Das Grab meiner Mutter gehört noch zu den ungefassten, hat also noch kein Betonmäuerchen ringsherum. Die Erde müsse sich mindestens ein Jahr lang setzten. Hangseitig habe ich den schmalen Hügel mit Steinen befestigt, Lavendel und kleine blaue Aster angepflanzt – schlicht, im Gegensatz zu den übrigen Gräbern, die meist eine Fortsetzung des üppigen Fensterschmucks der Berner Bauernhäuser sind. Auf diesen Gräbern wird regelmässig gedüngt und gegen Ungeziefer gespritzt. Meist gehe ich auch beim Grab meiner Tante Marie vorbei, knipse die verblühten Tageten ab, während mir von der Trauerweide Regenwasser auf den Rücken tropft. Marie hatte ihrem Leben ein Ende gemacht, indem sie sich im Altersheim erhängte. Auf dem Grab ihres Mannes, weiter unten in der Reihe, jäte ich auch ein bisschen und denke an diesen geizigen Kauz, der sich Jahre lang vornahm, eine Schifffahrt auf dem
20 Kilometer entfernten Thunersee zu machen. Bevor er diesen Ausflug endlich in die Tat umsetzte, wurde er auf eine grössere Reise geschickt.

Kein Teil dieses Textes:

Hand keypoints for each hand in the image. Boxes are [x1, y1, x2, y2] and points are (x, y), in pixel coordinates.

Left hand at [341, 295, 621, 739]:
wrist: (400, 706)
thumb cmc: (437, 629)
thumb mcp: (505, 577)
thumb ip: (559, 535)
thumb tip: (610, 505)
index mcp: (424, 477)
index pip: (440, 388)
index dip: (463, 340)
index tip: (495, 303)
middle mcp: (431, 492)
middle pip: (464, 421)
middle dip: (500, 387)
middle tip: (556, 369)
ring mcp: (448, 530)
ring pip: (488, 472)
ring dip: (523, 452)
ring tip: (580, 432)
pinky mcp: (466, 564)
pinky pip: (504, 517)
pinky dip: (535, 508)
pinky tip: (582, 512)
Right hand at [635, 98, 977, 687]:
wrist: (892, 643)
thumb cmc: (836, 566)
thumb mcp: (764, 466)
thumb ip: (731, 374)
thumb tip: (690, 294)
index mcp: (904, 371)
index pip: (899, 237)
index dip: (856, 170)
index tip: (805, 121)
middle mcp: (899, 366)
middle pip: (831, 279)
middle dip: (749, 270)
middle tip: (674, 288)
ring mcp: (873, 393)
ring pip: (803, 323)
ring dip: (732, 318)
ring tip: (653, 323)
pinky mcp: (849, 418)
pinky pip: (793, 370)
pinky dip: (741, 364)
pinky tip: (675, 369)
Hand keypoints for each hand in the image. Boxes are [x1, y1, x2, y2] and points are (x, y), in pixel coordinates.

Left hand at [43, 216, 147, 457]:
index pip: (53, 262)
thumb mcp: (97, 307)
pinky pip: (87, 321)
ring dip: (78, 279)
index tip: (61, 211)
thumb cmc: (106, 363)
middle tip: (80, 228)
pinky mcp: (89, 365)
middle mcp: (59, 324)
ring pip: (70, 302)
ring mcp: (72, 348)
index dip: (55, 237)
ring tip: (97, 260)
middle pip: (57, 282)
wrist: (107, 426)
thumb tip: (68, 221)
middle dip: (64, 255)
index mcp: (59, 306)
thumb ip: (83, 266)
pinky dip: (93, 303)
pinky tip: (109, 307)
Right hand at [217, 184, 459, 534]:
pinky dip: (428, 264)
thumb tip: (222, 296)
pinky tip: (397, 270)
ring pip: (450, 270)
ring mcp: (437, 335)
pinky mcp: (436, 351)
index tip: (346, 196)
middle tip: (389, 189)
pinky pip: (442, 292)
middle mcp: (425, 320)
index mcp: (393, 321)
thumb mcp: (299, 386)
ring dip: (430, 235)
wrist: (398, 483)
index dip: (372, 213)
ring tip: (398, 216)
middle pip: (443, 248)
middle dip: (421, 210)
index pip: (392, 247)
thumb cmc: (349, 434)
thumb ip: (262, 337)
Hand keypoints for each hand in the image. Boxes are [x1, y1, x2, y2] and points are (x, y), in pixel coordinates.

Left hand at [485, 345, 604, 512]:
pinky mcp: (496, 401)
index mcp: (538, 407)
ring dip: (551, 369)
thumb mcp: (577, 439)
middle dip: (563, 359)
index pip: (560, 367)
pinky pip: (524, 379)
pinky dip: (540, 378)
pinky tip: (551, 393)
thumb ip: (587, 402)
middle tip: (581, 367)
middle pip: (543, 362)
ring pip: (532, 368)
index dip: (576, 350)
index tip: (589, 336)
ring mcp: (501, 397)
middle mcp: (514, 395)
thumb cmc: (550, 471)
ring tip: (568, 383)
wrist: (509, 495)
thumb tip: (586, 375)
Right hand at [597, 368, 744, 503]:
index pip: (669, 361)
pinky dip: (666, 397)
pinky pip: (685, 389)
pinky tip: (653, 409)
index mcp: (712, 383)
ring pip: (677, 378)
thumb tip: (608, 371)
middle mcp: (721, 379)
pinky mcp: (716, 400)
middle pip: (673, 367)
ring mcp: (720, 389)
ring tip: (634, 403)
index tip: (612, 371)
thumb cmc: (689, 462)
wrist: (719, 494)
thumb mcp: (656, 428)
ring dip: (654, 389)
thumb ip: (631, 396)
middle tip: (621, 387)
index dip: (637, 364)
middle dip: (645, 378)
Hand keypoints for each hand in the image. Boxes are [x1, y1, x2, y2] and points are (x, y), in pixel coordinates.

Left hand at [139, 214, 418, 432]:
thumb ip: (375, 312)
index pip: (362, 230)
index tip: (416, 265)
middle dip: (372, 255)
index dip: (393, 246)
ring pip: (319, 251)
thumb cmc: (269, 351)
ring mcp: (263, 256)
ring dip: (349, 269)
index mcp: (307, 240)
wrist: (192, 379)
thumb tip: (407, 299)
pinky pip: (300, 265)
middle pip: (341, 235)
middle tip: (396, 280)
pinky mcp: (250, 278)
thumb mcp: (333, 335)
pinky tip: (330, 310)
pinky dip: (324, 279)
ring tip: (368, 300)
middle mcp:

Er lebte nach dem Motto: „Wer zahlt, befiehlt.“
Ein ziemlich hässlicher Ort ist das Gemeinschaftsgrab – eine Ansammlung von schlampigen Blumen in Töpfen, Körben, Schalen und Kränzen mit ausgewaschenen Schleifen. Die Namen der Toten auf vergammelten Messingschildchen, aufgeschraubt auf eine Steinplatte, die Moos ansetzt.
Bussarde kreisen über der Trauerweide.
Für eine Weile setze ich mich zu der Wirtin auf die Terrasse. Sie schneidet Lampionblumen für die Tischdekoration. Am Abend ist im „Bären“ Rangverkündigung der Feldschützen.